Fri | Apr 19, 2024

Businessman to host back-to-school event in mom’s memory

Published:Saturday | August 14, 2021 | 12:08 AMCecelia Campbell-Livingston/Gleaner Writer
Nicholas Graham, CEO of 
Rocky Point Whitehouse Seafood Restaurant, said the even though he will not be able to host the annual seafood festival this year, the back-to-school treat will still be held as the children and families from Rocky Point are lookin
Nicholas Graham, CEO of Rocky Point Whitehouse Seafood Restaurant, said the even though he will not be able to host the annual seafood festival this year, the back-to-school treat will still be held as the children and families from Rocky Point are looking forward to it.

It is a bittersweet moment for Rocky Point businessman Nicholas Graham as he looks forward to assisting students in his community through his annual back-to-school event.

This year, he will do it without the presence of his beloved mother, Dorrette Johnson, who stood with him and stoutly defended along with other placard-bearing supporters early February when he was detained by the police in connection with a suspected drug plane that made an emergency landing on the beach.

“We will be hosting the event in her honour, as she was like the heart of the community,” he shared in an interview with The Gleaner.

Johnson, who passed away in March, left a huge void in her son’s life, and leaves him also wondering if the stress of what he went through contributed to her falling ill and dying, as he said she didn’t have any serious illness prior to that.

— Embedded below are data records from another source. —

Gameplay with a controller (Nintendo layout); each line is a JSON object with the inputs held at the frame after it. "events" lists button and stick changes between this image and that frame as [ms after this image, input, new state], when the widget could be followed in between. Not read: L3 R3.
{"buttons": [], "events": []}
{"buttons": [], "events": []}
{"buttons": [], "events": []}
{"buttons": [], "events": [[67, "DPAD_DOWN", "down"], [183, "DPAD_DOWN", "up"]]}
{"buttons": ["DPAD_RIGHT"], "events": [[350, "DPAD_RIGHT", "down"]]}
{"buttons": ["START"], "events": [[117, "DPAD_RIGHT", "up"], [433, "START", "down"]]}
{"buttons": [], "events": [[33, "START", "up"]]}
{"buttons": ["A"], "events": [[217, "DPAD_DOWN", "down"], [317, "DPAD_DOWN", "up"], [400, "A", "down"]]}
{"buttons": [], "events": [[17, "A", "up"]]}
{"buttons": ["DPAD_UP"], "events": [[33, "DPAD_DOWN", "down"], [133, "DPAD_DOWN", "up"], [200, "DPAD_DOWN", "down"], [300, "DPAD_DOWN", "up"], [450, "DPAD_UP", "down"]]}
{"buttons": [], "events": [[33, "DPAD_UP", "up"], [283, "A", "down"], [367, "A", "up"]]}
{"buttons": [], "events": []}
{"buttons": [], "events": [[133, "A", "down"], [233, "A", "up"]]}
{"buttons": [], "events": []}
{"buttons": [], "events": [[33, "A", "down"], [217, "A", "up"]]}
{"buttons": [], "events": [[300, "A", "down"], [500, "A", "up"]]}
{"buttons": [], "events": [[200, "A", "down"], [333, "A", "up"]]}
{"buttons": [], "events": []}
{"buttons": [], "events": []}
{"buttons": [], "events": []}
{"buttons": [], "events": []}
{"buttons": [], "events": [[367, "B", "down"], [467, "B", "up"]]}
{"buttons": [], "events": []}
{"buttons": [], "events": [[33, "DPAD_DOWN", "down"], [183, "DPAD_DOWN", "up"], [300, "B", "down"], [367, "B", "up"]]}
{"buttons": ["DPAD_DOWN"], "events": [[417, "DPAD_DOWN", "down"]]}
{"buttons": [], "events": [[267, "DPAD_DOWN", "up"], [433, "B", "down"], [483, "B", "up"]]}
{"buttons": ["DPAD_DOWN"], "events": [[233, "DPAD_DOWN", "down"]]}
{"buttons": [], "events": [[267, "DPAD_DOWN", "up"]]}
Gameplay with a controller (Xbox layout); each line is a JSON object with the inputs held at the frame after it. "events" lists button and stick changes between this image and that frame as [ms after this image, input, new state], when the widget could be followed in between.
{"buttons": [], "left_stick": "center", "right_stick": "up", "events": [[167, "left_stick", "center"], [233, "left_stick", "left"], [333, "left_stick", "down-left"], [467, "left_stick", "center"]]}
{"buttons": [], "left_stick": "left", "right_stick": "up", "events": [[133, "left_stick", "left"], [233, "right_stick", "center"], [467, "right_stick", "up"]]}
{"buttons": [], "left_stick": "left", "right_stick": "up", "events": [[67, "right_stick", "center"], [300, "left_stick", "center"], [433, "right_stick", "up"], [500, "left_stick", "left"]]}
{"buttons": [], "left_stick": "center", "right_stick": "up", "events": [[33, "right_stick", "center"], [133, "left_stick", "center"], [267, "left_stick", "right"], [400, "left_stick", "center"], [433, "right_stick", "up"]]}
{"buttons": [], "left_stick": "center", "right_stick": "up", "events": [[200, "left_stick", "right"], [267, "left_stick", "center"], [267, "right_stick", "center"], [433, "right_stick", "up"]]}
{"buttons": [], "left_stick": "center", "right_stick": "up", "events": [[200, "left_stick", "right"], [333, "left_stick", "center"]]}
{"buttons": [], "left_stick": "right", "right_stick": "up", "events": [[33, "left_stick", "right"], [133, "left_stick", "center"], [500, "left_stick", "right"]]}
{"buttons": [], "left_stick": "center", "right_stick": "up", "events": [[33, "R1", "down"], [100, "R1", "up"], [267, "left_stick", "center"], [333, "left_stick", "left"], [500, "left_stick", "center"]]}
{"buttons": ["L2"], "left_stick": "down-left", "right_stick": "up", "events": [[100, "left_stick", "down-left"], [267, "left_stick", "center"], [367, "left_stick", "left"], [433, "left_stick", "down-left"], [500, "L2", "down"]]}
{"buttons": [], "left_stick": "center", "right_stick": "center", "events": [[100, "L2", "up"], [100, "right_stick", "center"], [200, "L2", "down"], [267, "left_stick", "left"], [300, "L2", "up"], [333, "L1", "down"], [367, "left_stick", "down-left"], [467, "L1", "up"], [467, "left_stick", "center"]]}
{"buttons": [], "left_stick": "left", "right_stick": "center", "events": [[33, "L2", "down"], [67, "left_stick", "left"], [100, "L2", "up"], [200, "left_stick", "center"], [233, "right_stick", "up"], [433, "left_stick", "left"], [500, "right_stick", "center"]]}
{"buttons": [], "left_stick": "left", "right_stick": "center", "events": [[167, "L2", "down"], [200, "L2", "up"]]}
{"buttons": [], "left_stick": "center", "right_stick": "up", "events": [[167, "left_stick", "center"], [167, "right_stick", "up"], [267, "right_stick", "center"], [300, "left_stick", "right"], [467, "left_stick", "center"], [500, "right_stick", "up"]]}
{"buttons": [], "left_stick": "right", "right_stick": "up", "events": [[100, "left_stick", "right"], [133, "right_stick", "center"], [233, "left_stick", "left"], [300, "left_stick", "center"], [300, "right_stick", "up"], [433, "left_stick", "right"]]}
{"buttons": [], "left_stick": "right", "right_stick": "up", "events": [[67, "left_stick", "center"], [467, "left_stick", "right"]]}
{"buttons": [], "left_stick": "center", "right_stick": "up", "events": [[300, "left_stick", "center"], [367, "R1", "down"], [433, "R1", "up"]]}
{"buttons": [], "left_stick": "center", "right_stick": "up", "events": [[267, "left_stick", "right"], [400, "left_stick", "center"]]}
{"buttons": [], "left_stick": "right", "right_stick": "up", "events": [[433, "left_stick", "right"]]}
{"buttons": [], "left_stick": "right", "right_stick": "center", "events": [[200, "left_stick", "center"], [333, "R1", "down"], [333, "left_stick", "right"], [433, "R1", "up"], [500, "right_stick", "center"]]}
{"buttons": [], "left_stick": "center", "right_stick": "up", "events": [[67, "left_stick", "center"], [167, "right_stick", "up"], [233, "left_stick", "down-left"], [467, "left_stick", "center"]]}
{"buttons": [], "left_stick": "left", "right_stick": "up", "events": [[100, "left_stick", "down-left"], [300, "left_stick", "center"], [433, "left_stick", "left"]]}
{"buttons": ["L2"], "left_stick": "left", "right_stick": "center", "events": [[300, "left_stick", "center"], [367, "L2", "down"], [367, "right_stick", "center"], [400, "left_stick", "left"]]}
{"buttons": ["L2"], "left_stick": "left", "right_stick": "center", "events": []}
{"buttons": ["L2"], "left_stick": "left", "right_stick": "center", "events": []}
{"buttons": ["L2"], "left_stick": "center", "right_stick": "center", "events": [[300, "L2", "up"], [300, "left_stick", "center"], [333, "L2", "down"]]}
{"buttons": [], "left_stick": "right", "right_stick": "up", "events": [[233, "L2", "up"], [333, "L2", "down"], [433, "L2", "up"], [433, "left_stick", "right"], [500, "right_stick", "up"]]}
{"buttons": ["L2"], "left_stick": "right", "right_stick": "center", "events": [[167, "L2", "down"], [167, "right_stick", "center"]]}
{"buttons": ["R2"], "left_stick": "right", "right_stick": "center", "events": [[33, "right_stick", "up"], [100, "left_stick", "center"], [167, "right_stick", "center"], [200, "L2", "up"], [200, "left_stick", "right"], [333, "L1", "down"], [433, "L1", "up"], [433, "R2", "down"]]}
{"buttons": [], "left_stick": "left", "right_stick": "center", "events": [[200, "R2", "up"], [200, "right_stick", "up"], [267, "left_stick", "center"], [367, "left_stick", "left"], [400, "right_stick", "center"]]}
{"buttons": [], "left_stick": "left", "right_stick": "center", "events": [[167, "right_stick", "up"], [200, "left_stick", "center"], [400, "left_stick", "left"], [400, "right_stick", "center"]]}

“She was my rock and to the community. She always helped people here and there. She was like the ambassador for White Sands Seafood Restaurant,” he recalled.

Graham said six weeks ago, he enjoyed some measure of success with two events he was able to host when the entertainment sector was briefly reopened and then shuttered due to rising COVID-19 infections islandwide.

The major one, a carnival which was slated to be held on August 27, would have seen most of the proceeds going towards the funding of the back-to-school event.

With the plug now pulled on that, he plans to turn to business stakeholders in the community in order not to disappoint the children.

“We will be doing it in my mother’s honour, so whether or not we make the money, because it is attached to her memory, we will have to do whatever it takes to put a smile on her face and make her happy,” he quipped.

Graham described Rocky Point, the community of mostly fisherfolk, as a mixture of “the have and the have-nots”, and it is for this reason he is going all out to ensure that those in need of assistance are taken care of.

“We definitely like to cater for the have-nots. We will still try to do our best,” he shared as he said the annual event usually sees about 600 to 700 students across the different grade levels attending.